NYC

Strata + Hadoop World New York 2016

The SVDS crew will be in New York this year, and we look forward to seeing you. Come by our talks, or catch us in the hallway track.

Tuesday, September 27


Architecting a Data Platform

9:00am–12:30pm in 3D 12

What are the essential components of a data platform? This tutorial will explain how the various parts of the Hadoop, Spark and big data ecosystem fit together in production to create a data platform supporting batch, interactive, and real-time analytical workloads.

By tracing the flow of data from source to output, we’ll explore the options and considerations for components, including:

  • Acquisition: from internal and external data sources
  • Ingestion: offline and real-time processing
  • Storage
  • Analytics: batch and interactive
  • Providing data services: exposing data to applications

We’ll also give advice on:

  • Tool selection
  • The function of the major Hadoop components and other big data technologies such as Spark and Kafka
  • Integration with legacy systems

The business case for Spark, Kafka, and friends

9:00am–9:30am in 1B 01/02

Spark is white-hot at the moment, but why does it matter?
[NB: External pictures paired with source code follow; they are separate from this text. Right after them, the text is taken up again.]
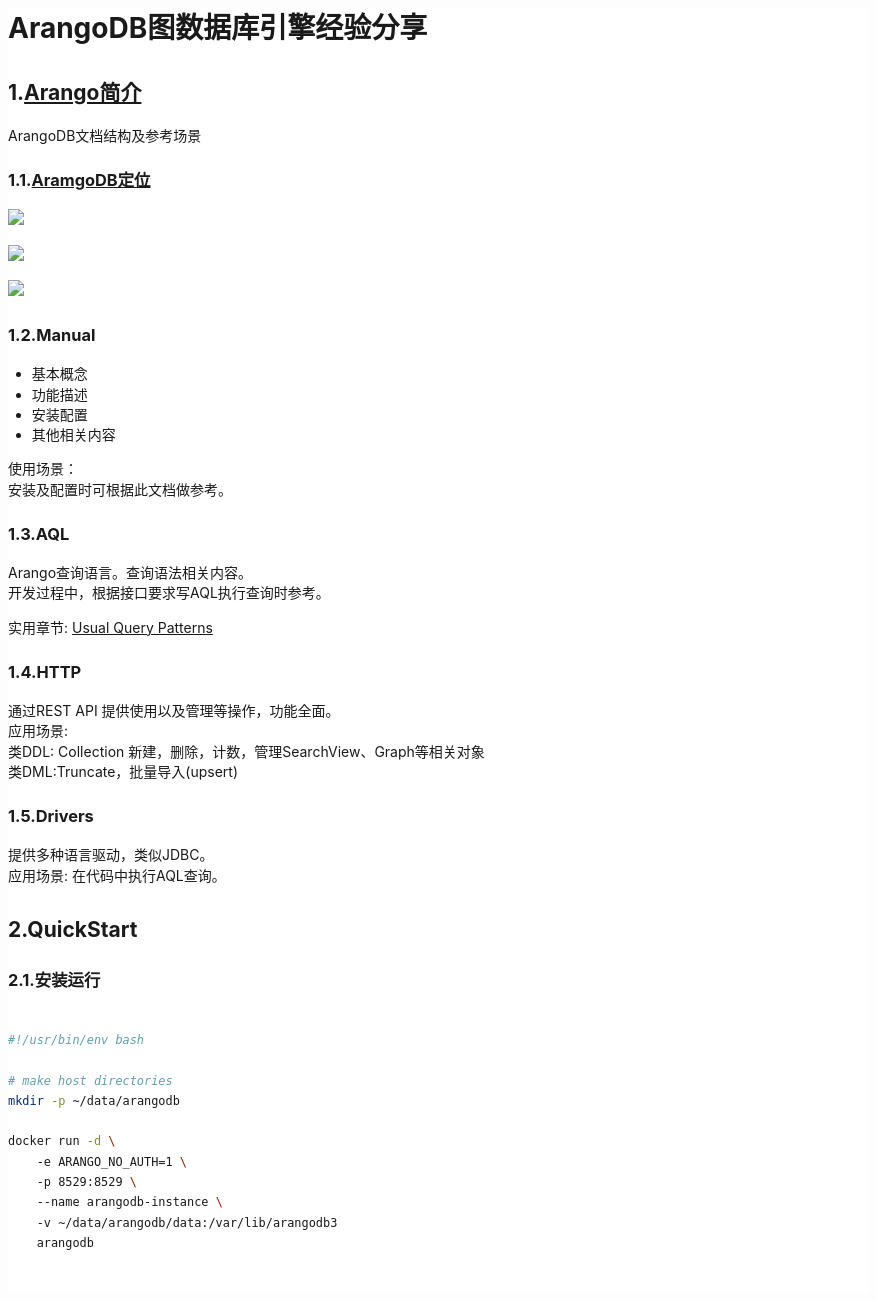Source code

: # ArangoDB图数据库引擎经验分享  
  
## 1.[Arango简介](https://www.arangodb.com/docs/stable/)  
  
ArangoDB文档结构及参考场景  
  
### 1.1.[AramgoDB定位](https://www.arangodb.com)  
  
![][2]   
  
![][1]  
  
![][3]  
  
### 1.2.Manual  
  
- 基本概念  
- 功能描述  
- 安装配置  
- 其他相关内容  
  
使用场景：  
安装及配置时可根据此文档做参考。  
  
### 1.3.AQL  
  
Arango查询语言。查询语法相关内容。  
开发过程中，根据接口要求写AQL执行查询时参考。  
  
实用章节: [Usual Query Patterns][4]  
  
### 1.4.HTTP  
  
通过REST API 提供使用以及管理等操作，功能全面。  
应用场景:   
类DDL: Collection 新建，删除，计数，管理SearchView、Graph等相关对象  
类DML:Truncate，批量导入(upsert)  
  
### 1.5.Drivers  
  
提供多种语言驱动，类似JDBC。  
应用场景: 在代码中执行AQL查询。  
  
## 2.QuickStart  
  
### 2.1.安装运行  
  
```bash  
  
#!/usr/bin/env bash  
  
# make host directories  
mkdir -p ~/data/arangodb  
  
docker run -d \  
    -e ARANGO_NO_AUTH=1 \  
    -p 8529:8529 \  
    --name arangodb-instance \  
    -v ~/data/arangodb/data:/var/lib/arangodb3   
    arangodb  
  
  
```

[1]: assets/bvq.png  
[2]: assets/lgh.png  
[3]: assets/njs.png  
[4]: https://www.arangodb.com/docs/stable/aql/examples.html  
[5]: http://localhost:8529/  
[6]: assets/rpy.png  
[7]: assets/dkv.png  
[8]: assets/xqv.png  
[9]: assets/pvn.png  
[10]: assets/nfg.png  
[11]: assets/dej.png  
[12]: https://www.arangodb.com/docs/stable/graphs.html  
[13]: assets/uvy.png  
[14]: https://www.arangodb.com/docs/stable/aql/tutorial.html  
[15]: https://www.arangodb.com/docs/stable/aql/tutorial-crud.html#create-documents  
[16]: https://www.arangodb.com/docs/stable/aql/tutorial-crud.html#read-documents  
[17]: https://www.arangodb.com/docs/stable/aql/tutorial-crud.html#update-documents  
[18]: https://www.arangodb.com/docs/stable/aql/tutorial-crud.html#delete-documents  
[19]: assets/acb.png  
[20]: assets/ind.png  
[21]: https://www.arangodb.com/docs/stable/aql/graphs-traversals.html  
[22]: assets/bwg.png  
[23]: assets/hpw.pdf  
[24]: assets/occ.sql  
[25]: assets/qgo.png  
[26]: assets/xnj.sql  
[27]: assets/igy.xml  
[28]: assets/xru.png  
[29]: assets/jbd.png  
[30]: assets/ifl.png  
[31]: assets/hgr.png  
[32]: assets/upl.png  
[33]: assets/dex.png  
[34]: https://www.arangodb.com/docs/stable/aql/views-arango-search.html  
[35]: assets/tfi.png  
[36]: assets/dpp.png  
[37]: https://www.arangodb.com/docs/stable/aql/graphs-traversals.html  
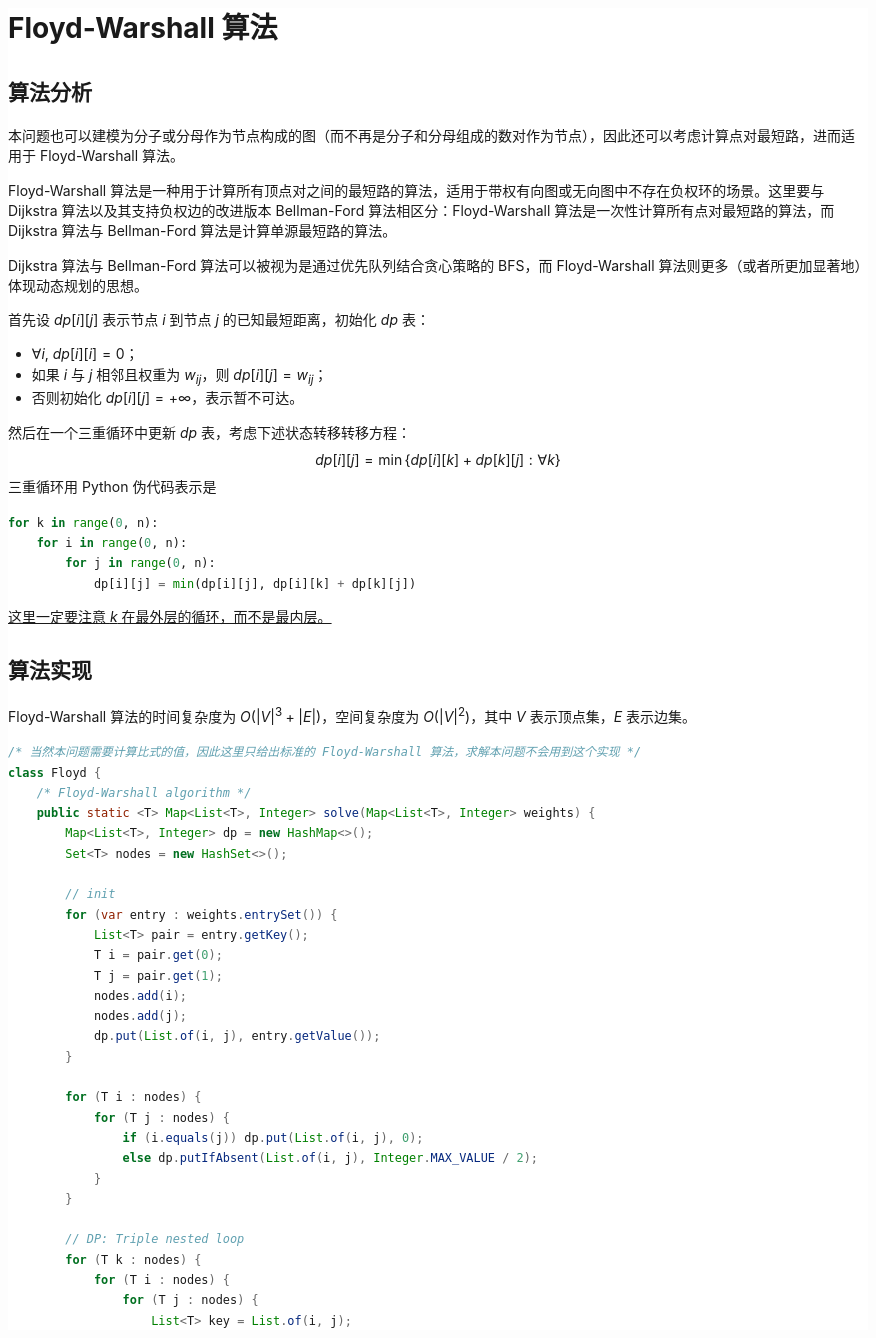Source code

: # Floyd-Warshall 算法

## 算法分析

本问题也可以建模为分子或分母作为节点构成的图（而不再是分子和分母组成的数对作为节点），因此还可以考虑计算点对最短路，进而适用于 Floyd-Warshall 算法。

Floyd-Warshall 算法是一种用于计算所有顶点对之间的最短路的算法，适用于带权有向图或无向图中不存在负权环的场景。这里要与 Dijkstra 算法以及其支持负权边的改进版本 Bellman-Ford 算法相区分：Floyd-Warshall 算法是一次性计算所有点对最短路的算法，而 Dijkstra 算法与 Bellman-Ford 算法是计算单源最短路的算法。

Dijkstra 算法与 Bellman-Ford 算法可以被视为是通过优先队列结合贪心策略的 BFS，而 Floyd-Warshall 算法则更多（或者所更加显著地）体现动态规划的思想。

首先设 $dp[i][j]$ 表示节点 $i$ 到节点 $j$ 的已知最短距离，初始化 $dp$ 表：

- $\forall i,\ dp[i][i]=0$；
- 如果 $i$ 与 $j$ 相邻且权重为 $w_{ij}$，则 $dp[i][j]=w_{ij}$；
- 否则初始化 $dp[i][j]=+\infty$，表示暂不可达。

然后在一个三重循环中更新 $dp$ 表，考虑下述状态转移转移方程：
$$
dp[i][j]=\min\big\{dp[i][k]+dp[k][j]:\forall k\big\}
$$
三重循环用 Python 伪代码表示是

```python
for k in range(0, n):
    for i in range(0, n):
        for j in range(0, n):
            dp[i][j] = min(dp[i][j], dp[i][k] + dp[k][j])
```

<u>这里一定要注意 $k$ 在最外层的循环，而不是最内层。</u>

## 算法实现

Floyd-Warshall 算法的时间复杂度为 $O(|V|^3+|E|)$，空间复杂度为 $O(|V|^2)$，其中 $V$ 表示顶点集，$E$ 表示边集。

```java
/* 当然本问题需要计算比式的值，因此这里只给出标准的 Floyd-Warshall 算法，求解本问题不会用到这个实现 */
class Floyd {
    /* Floyd-Warshall algorithm */
    public static <T> Map<List<T>, Integer> solve(Map<List<T>, Integer> weights) {
        Map<List<T>, Integer> dp = new HashMap<>();
        Set<T> nodes = new HashSet<>();

        // init
        for (var entry : weights.entrySet()) {
            List<T> pair = entry.getKey();
            T i = pair.get(0);
            T j = pair.get(1);
            nodes.add(i);
            nodes.add(j);
            dp.put(List.of(i, j), entry.getValue());
        }

        for (T i : nodes) {
            for (T j : nodes) {
                if (i.equals(j)) dp.put(List.of(i, j), 0);
                else dp.putIfAbsent(List.of(i, j), Integer.MAX_VALUE / 2);
            }
        }

        // DP: Triple nested loop
        for (T k : nodes) {
            for (T i : nodes) {
                for (T j : nodes) {
                    List<T> key = List.of(i, j);
```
The secret power of big data technologies is that they promote flexible development patterns and economic scaling and are ready to adapt to business needs—but years of focusing on the label “big” has obscured much of the value to those approaching the topic. Skepticism and hype-fatigue are understandable reactions.
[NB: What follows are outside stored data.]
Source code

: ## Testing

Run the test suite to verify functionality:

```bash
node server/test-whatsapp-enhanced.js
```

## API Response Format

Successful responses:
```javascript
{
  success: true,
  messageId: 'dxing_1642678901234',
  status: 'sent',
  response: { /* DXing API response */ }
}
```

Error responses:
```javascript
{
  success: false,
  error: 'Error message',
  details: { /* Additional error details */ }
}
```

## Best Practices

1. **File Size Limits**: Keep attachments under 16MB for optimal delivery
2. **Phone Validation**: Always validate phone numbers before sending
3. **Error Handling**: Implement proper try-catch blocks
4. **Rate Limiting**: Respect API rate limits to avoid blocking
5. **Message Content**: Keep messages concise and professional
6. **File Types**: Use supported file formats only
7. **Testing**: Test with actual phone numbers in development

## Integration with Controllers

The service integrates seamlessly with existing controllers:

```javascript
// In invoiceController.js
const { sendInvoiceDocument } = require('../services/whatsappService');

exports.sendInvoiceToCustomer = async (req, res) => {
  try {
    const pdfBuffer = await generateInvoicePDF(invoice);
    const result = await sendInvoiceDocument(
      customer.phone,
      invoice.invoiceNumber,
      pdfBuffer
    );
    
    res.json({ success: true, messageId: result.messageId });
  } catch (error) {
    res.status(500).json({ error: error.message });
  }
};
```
Developers are usually the first to understand why some technologies cause more excitement than others. Edd Wilder-James relates this insider knowledge, providing a tour through the hottest emerging data technologies of 2016 to explain why they’re exciting in terms of both new capabilities and the new economies they bring. Edd explores the emerging platforms of choice and explains where they fit into a complete data architecture and what they have to offer in terms of new capabilities, efficiencies, and economies of use.

Topics include:

  • Spark
  • Kafka
  • Docker and containers
  • Notebooks

Developing a Modern Enterprise Data Strategy

1:30pm–5:00pm in 1 E 15/1 E 16

Big data and data science have great potential for accelerating business, but how do you reconcile the business opportunity with the sea of possible technical solutions? Fundamentally, data should serve the strategic imperatives of a business—those key strategic aspirations that define the future vision for an organization. A data strategy should guide your organization in two key areas—what actions your business should take to get started with data and where to start to realize the most value.
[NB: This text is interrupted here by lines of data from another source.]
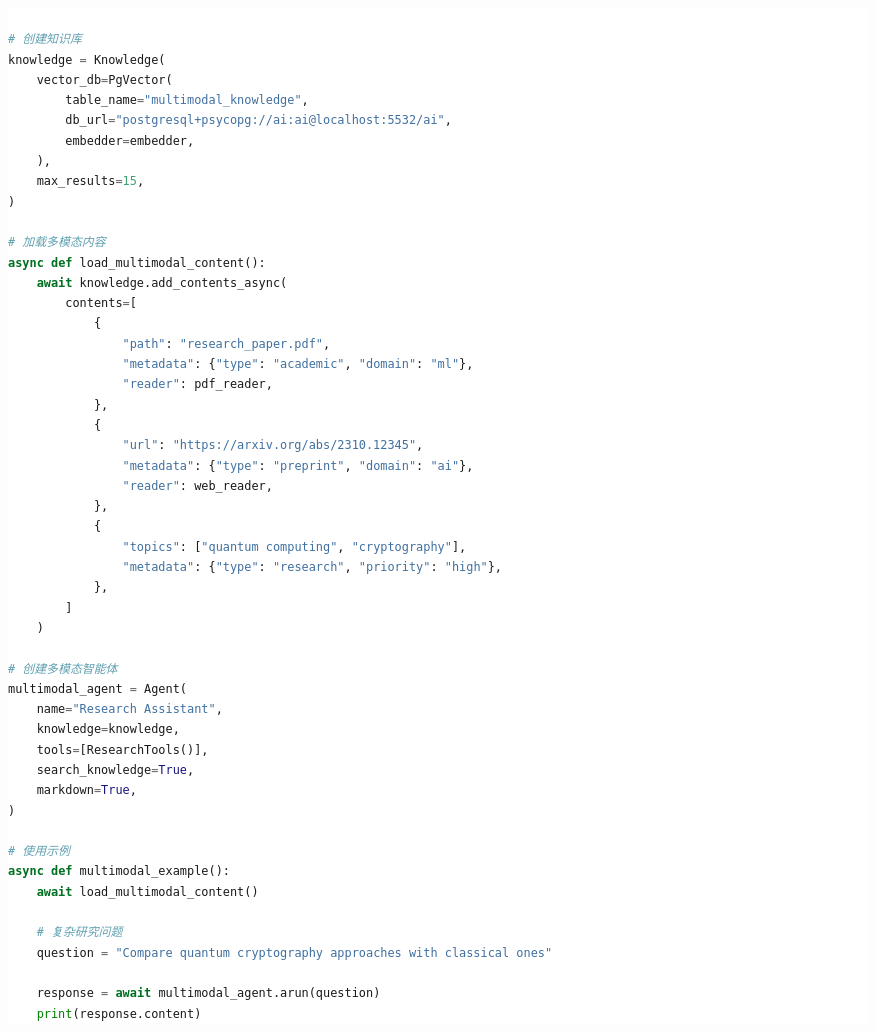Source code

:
 ```python

# 创建知识库
knowledge = Knowledge(
    vector_db=PgVector(
        table_name="multimodal_knowledge",
        db_url="postgresql+psycopg://ai:ai@localhost:5532/ai",
        embedder=embedder,
    ),
    max_results=15,
)

# 加载多模态内容
async def load_multimodal_content():
    await knowledge.add_contents_async(
        contents=[
            {
                "path": "research_paper.pdf",
                "metadata": {"type": "academic", "domain": "ml"},
                "reader": pdf_reader,
            },
            {
                "url": "https://arxiv.org/abs/2310.12345",
                "metadata": {"type": "preprint", "domain": "ai"},
                "reader": web_reader,
            },
            {
                "topics": ["quantum computing", "cryptography"],
                "metadata": {"type": "research", "priority": "high"},
            },
        ]
    )

# 创建多模态智能体
multimodal_agent = Agent(
    name="Research Assistant",
    knowledge=knowledge,
    tools=[ResearchTools()],
    search_knowledge=True,
    markdown=True,
)

# 使用示例
async def multimodal_example():
    await load_multimodal_content()
    
    # 复杂研究问题
    question = "Compare quantum cryptography approaches with classical ones"
    
    response = await multimodal_agent.arun(question)
    print(response.content)
```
In this tutorial, we will explain how we work to solve real business challenges with data, including the following topics:

  • Why Have A Data Strategy?
  • Connecting Data With Business
  • Devising A Data Strategy
  • The Data Value Chain
  • New Technology Potentials
  • Project Development Style
  • Organizing To Execute Your Strategy

Wednesday, September 28


Beyond the numbers: Expanding the size of your analytic discovery team

4:35pm–5:15pm in 1 C04 / 1 C05

To thrive as a data-driven enterprise, organizations must train their eye for the best opportunities for analytic impact. Creative problem-solving through collaboration enables each individual working with data to utilize their strengths and specialized skills. Hypothesis testing for business impact through analytics requires finding ways to share hypotheses as well as the data assets that are used to test assumptions through data tools like data inventories, data catalogs, code repositories, and data visualization tools.

Join moderator Edd Wilder-James of Silicon Valley Data Science and analytics and data experts from global pharmaceutical company Pfizer, the City of San Diego, and Neustar, the first real-time provider of cloud-based information services, for a lively discussion on how these businesses have tapped into the strengths of a broad team of professionals beyond the boundaries of the analytics specialists and are reimagining how to structure organizations for analytic creative thinking.

Thursday, September 29


Ask me anything: Developing a modern enterprise data strategy

4:35pm–5:15pm in 1 C03

John Akred, Scott Kurth, and Julie Steele field a wide range of detailed questions, including:

  • Developing a modern data strategy
  • Architecting a data platform
  • The evolving role of the CDO and best practices around that

Even if you don’t have a specific question, join in to hear what others are asking.